Write out the items below word for word, starting with their first line and ending with the line that contains "Sluttet nesten å spise". Include both of those lines.

== DATASET RECORDS ==

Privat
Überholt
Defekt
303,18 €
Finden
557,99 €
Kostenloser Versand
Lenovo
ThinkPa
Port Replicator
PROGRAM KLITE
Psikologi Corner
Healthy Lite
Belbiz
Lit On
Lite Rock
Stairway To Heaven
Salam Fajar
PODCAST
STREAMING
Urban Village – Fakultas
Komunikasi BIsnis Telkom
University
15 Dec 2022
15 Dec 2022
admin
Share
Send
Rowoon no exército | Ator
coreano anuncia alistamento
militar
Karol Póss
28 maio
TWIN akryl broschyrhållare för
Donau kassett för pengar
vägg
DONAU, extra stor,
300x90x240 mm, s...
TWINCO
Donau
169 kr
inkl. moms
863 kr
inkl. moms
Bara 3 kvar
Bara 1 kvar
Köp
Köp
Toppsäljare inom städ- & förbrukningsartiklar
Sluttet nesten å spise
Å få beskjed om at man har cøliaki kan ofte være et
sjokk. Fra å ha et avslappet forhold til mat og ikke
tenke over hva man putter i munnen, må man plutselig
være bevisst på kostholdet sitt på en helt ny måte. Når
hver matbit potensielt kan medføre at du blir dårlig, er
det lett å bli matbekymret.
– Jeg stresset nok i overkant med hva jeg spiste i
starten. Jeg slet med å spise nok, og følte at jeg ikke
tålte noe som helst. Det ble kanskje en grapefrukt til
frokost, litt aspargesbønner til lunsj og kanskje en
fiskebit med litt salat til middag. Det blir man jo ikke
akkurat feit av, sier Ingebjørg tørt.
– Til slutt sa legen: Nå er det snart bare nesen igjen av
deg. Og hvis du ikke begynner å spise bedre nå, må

===

(FINISHED TASK):
Privat
Überholt
Defekt
303,18 €
Finden
557,99 €
Kostenloser Versand
Lenovo
ThinkPa
Port Replicator
PROGRAM KLITE
Psikologi Corner
Healthy Lite
Belbiz
Lit On
Lite Rock
Stairway To Heaven
Salam Fajar
PODCAST
STREAMING
Urban Village – Fakultas
Komunikasi BIsnis Telkom
University
15 Dec 2022
15 Dec 2022
admin
Share
Send
Rowoon no exército | Ator
coreano anuncia alistamento
militar
Karol Póss
28 maio
TWIN akryl broschyrhållare för
Donau kassett för pengar
vägg
DONAU, extra stor,
300x90x240 mm, s...
TWINCO
Donau
169 kr
inkl. moms
863 kr
inkl. moms
Bara 3 kvar
Bara 1 kvar
Köp
Köp
Toppsäljare inom städ- & förbrukningsartiklar
Sluttet nesten å spise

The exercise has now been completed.